[TRY IT]
Please count how many lines in the entries below contain "FFFFFF" and reply with the figure alone.

[DATASET]

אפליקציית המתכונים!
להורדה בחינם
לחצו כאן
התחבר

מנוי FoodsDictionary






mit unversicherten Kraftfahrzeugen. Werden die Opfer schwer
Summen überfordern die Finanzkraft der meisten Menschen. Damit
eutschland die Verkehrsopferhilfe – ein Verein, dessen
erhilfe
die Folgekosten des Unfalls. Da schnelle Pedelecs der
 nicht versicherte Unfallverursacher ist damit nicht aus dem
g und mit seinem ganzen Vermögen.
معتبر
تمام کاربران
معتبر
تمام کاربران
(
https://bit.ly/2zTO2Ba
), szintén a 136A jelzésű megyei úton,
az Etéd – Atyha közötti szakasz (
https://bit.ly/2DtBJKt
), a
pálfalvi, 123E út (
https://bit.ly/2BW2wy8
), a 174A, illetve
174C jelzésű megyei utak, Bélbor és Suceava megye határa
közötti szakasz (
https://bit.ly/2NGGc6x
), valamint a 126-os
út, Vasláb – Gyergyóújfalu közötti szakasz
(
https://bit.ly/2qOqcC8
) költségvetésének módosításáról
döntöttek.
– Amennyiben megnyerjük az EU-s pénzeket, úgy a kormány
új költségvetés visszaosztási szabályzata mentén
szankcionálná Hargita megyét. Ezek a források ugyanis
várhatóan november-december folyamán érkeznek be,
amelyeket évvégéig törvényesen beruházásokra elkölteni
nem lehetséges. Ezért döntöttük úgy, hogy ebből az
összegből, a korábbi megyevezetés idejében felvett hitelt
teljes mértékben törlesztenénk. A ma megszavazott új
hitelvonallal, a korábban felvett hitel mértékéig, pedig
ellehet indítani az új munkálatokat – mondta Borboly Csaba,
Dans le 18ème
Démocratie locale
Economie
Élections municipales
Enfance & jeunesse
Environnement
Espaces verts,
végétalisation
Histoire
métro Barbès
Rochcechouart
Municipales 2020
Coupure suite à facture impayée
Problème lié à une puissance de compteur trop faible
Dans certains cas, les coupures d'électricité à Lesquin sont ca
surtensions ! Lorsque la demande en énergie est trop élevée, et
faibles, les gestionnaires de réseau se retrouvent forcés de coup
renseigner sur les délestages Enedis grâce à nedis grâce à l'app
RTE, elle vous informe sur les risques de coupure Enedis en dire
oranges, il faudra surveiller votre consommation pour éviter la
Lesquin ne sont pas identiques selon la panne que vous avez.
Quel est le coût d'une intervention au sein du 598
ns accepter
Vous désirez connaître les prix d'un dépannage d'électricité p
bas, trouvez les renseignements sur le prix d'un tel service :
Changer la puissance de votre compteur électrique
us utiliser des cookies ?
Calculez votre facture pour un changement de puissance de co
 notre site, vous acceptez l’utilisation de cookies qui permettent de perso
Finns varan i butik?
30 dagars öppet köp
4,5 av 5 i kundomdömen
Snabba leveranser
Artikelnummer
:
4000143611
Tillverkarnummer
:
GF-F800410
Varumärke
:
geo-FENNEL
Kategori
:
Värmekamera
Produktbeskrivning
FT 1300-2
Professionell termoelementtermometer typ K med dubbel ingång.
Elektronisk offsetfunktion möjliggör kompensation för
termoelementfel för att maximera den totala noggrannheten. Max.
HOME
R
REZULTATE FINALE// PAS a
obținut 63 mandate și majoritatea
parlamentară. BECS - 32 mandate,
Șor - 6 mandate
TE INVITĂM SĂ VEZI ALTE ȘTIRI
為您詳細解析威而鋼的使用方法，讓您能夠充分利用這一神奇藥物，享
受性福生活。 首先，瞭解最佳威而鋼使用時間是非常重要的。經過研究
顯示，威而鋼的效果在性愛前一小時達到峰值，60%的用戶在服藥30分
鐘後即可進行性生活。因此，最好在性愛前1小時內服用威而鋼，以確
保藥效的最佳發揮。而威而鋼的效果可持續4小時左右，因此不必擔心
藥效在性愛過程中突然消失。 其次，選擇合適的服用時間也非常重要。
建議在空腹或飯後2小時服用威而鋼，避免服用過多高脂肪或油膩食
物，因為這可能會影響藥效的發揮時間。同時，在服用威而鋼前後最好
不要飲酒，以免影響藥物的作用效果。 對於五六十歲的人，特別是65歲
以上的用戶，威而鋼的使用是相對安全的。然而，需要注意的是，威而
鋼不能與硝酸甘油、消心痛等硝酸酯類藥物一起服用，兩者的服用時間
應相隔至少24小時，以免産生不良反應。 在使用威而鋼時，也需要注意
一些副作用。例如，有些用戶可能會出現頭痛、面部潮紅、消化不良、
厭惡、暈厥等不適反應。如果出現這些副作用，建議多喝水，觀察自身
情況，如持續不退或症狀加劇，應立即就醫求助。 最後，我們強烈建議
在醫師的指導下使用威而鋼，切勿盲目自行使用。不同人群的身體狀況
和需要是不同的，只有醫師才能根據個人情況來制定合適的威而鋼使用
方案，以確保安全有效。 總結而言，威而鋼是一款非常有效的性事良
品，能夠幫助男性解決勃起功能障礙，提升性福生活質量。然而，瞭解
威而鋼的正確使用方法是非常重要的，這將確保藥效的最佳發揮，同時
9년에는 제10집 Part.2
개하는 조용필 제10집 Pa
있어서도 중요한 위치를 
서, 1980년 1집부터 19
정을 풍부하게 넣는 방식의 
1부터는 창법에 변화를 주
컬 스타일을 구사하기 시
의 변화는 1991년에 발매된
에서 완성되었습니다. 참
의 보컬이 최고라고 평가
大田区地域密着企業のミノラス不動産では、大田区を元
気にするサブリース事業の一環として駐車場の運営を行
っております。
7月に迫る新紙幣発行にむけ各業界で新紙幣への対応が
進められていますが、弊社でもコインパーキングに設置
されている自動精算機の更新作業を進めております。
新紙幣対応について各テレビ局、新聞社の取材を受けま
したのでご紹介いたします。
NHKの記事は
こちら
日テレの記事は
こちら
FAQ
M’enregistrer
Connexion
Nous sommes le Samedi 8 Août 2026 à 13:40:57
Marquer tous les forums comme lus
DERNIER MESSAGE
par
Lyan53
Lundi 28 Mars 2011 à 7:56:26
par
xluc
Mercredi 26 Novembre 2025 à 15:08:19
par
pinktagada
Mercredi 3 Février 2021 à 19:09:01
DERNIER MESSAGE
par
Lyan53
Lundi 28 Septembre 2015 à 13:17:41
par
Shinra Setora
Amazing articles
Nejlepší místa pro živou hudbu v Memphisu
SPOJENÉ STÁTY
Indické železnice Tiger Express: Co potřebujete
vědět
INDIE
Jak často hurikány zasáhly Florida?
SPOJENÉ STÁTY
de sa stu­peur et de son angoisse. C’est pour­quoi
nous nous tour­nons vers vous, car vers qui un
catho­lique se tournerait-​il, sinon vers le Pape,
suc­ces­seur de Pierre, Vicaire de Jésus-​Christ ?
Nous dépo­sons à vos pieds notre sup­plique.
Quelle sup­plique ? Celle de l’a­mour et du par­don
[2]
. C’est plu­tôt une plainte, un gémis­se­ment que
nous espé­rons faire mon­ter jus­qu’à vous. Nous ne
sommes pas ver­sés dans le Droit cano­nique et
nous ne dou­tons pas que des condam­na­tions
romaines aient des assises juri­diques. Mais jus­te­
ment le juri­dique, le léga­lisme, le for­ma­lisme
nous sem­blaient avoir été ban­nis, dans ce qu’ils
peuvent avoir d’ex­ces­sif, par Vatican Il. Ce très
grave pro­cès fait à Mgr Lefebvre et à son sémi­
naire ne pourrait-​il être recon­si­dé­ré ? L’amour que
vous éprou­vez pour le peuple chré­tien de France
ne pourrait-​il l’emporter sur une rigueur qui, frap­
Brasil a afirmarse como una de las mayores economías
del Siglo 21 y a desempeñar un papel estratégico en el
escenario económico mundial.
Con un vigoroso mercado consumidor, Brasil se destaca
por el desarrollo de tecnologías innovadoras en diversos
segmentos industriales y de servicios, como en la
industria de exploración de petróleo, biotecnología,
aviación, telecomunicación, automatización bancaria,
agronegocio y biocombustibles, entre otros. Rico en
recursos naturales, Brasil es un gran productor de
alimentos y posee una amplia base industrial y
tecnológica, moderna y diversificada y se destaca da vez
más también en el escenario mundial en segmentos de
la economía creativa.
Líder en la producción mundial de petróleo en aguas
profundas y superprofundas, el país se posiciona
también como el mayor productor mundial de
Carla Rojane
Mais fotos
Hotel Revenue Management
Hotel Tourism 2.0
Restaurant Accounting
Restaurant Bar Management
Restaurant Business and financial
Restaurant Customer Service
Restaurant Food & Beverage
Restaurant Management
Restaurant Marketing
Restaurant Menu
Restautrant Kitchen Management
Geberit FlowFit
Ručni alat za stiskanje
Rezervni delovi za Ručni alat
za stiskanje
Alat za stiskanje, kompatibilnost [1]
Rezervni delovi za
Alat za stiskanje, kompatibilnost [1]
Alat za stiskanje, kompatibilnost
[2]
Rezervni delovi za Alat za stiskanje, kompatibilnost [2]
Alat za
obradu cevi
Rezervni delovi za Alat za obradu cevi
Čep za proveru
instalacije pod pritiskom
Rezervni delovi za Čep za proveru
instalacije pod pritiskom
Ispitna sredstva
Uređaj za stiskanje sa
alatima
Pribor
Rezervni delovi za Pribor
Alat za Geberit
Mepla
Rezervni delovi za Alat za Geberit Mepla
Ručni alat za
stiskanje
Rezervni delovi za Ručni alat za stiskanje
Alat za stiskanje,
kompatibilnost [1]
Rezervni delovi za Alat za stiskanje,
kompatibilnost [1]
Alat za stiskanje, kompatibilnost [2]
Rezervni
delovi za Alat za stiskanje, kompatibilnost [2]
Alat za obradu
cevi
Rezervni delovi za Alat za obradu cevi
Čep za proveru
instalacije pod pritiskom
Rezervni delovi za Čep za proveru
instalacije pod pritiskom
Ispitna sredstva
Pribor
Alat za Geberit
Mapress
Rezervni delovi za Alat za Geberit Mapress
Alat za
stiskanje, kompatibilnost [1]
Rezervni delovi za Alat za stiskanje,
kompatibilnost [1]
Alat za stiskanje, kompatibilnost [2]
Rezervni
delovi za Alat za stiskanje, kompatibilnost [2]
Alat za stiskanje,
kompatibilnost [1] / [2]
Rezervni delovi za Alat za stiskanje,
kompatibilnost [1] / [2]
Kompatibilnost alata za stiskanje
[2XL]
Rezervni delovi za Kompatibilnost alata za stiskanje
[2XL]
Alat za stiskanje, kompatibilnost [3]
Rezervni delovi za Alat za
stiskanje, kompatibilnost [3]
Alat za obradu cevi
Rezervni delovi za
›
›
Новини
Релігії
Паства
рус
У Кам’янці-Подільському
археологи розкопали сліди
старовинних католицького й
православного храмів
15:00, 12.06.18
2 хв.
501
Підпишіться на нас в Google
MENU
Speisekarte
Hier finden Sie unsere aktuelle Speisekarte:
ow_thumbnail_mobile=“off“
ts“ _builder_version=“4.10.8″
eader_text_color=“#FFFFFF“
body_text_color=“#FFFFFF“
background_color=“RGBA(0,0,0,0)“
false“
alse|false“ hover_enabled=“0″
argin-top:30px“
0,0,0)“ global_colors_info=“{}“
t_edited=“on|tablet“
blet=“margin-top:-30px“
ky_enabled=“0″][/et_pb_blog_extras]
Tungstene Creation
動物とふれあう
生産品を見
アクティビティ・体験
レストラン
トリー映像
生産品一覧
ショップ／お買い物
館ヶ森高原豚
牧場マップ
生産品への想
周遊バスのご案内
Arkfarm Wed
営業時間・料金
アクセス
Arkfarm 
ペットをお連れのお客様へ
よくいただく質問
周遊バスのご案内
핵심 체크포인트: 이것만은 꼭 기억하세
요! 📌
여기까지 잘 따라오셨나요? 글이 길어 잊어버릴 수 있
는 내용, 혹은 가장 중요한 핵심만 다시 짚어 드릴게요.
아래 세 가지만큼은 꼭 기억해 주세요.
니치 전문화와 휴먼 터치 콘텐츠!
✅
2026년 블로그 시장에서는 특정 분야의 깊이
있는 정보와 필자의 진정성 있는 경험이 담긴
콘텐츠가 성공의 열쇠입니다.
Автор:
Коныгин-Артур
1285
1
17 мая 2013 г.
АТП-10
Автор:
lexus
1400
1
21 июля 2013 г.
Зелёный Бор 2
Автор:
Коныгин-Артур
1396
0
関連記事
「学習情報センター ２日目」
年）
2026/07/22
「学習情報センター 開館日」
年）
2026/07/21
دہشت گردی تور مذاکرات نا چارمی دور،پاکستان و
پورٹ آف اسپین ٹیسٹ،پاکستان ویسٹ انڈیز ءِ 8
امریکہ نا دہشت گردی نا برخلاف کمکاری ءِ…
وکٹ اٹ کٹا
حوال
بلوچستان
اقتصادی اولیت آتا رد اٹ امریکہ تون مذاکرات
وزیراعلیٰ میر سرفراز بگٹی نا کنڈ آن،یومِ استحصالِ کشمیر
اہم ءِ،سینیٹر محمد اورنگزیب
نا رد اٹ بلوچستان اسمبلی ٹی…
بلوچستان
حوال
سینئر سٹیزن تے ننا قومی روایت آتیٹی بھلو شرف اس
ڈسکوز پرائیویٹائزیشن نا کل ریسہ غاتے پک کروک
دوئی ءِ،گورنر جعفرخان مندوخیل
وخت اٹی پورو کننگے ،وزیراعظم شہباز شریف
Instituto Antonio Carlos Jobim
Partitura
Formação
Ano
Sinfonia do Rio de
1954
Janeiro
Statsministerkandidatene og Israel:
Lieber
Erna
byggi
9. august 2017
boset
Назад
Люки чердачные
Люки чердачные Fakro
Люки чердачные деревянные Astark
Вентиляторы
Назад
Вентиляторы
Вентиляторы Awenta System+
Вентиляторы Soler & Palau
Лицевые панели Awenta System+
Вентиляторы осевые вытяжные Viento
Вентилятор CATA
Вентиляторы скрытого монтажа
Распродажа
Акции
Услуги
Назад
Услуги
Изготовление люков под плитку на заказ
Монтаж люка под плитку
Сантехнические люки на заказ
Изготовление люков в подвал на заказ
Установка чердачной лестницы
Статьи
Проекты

[ANSWER TO THE PROBLEM]
2